Foto: Marcelo Gonçalves / Fluminense

Com 1 a 1 diante do Boavista, no Maracanã, permaneceu na segunda colocação, agora com 10 pontos, diante de 11 do Flamengo, que tem um jogo a mais.

A torcida não perdoou o tropeço em casa, mesmo com escalação de reservas, e vaiou a equipe após o apito final. Fernando Diniz ficou com cara de poucos amigos com a falha que resultou no gol de empate e Felipe Melo saiu esbravejando após a bobeira defensiva em raro ataque dos oponentes na fase final.

De olho no primeiro clássico do ano - encara o Botafogo no domingo, às 18 horas - o técnico Fernando Diniz optou por dar descanso a seus titulares. 

Apenas dois jogadores da equipe principal foram relacionados, o volante André e o atacante Jhon Arias, que ficaram no banco de reservas. Os demais foram poupados.

O técnico justificou que os times vêm apresentando um futebol semelhante e rodar o elenco é bom para não estourar peças neste começo de temporada.

Na lanterna, o Boavista queria aproveitar a escalação alternativa do adversário para somar sua primeira no Carioca e vitória e prometia ser ousado no Maracanã. Logo aos 15 minutos, Matheus Alessandro exigiu boa defesa de Pedro Rangel. 

Na sequência da jogada, o jogador chutou e a bola bate na mão de Jorge dentro da área, sem querer, e a reclamação dos visitantes foi enorme. Sem VAR, o árbitro não anotou o pênalti. Leandrão esbravejou e acabou levando cartão amarelo. A arbitragem de vídeo só será utilizada no clássico.

A primeira finalização de perigo do Fluminense veio somente aos 26 minutos. Lima bateu fraco, nas mãos de Fernando. Michel Araújo ainda teve chance, mas errou a cabeçada.

Antes do intervalo, após boa troca de passes, o cruzamento de Lima mirava o zagueiro David Braz, mas Kevem desviou para trás e enganou o goleiro, anotando contra.

Em desvantagem, o Boavista voltou do intervalo com duas mudanças para tentar reagir.

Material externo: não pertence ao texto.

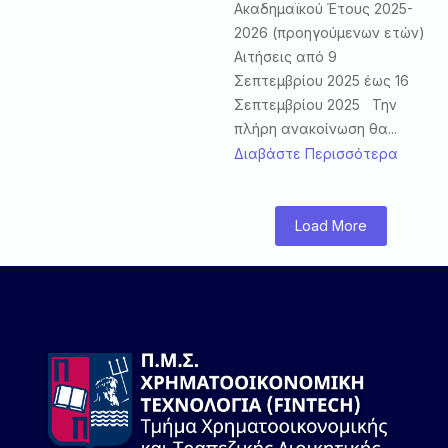
Ακαδημαϊκού Έτους 2025-
2026 (προηγούμενων ετών)
Αιτήσεις από 9
Σεπτεμβρίου 2025 έως 16
Σεπτεμβρίου 2025 Την
πλήρη ανακοίνωση θα...
Διαβάστε Περισσότερα
Load More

Já Diniz mostrou-se satisfeito com a equipe e optou pela manutenção dos 11 escalados. O pedido era para que a equipe não perdesse a intensidade. 

E logo aos 4 minutos, Michel Araújo quase ampliou em bela jogada e finalização para grande defesa de Fernando. O goleiro ainda segurou o chute de Marrony.

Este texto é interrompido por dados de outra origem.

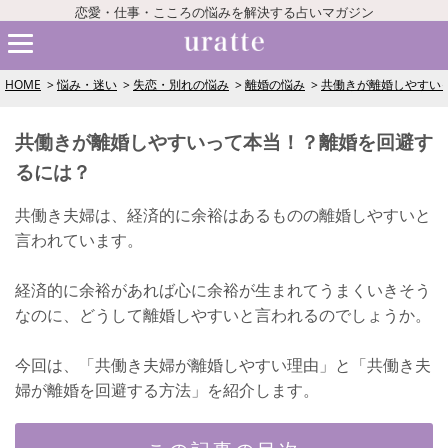
恋愛・仕事・こころの悩みを解決する占いマガジン
HOME
悩み・迷い
失恋・別れの悩み
離婚の悩み
共働きが離婚しやすい
共働きが離婚しやすいって本当！？離婚を回避す
るには？
共働き夫婦は、経済的に余裕はあるものの離婚しやすいと
言われています。
経済的に余裕があれば心に余裕が生まれてうまくいきそう
なのに、どうして離婚しやすいと言われるのでしょうか。
今回は、「共働き夫婦が離婚しやすい理由」と「共働き夫
婦が離婚を回避する方法」を紹介します。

Léo Sheldon, uma das apostas para o Boavista reagir, durou somente 10 minutos em campo. O jogador cometeu duas faltas fortes seguidas e acabou expulso, irritando Leandrão. Com um a menos, o treinador teve de sacrificar um atacante.

O jogo virou ataque contra defesa. Após saída errada do goleiro Fernando, Felipe Melo pegou a sobra e bateu forte, na rede, pelo lado de fora. Houve quem comemorou o gol no Maracanã. Giovanni também ficou no quase, ao cabecear raspando.

Na reta final, David Braz, envolvido no lance do gol contra de Kevem, quase imitou o rival ao desviar cobrança de falta para trás. Pedro Rangel, atento, salvou o Fluminense. Pouco depois, veio o castigo. 

Depois de passar a segunda etapa toda se defendendo, o Boavista acabou buscando o empate aos 44 minutos em jogada que começou com chutão do goleiro Fernando.

A casquinha sobrou para Marquinhos, que aproveitou a bobeira de Guga, arrancou e bateu para igualar o marcador. O Boavista deixou a lanterna e a torcida do Fluminense vaiou o tropeço.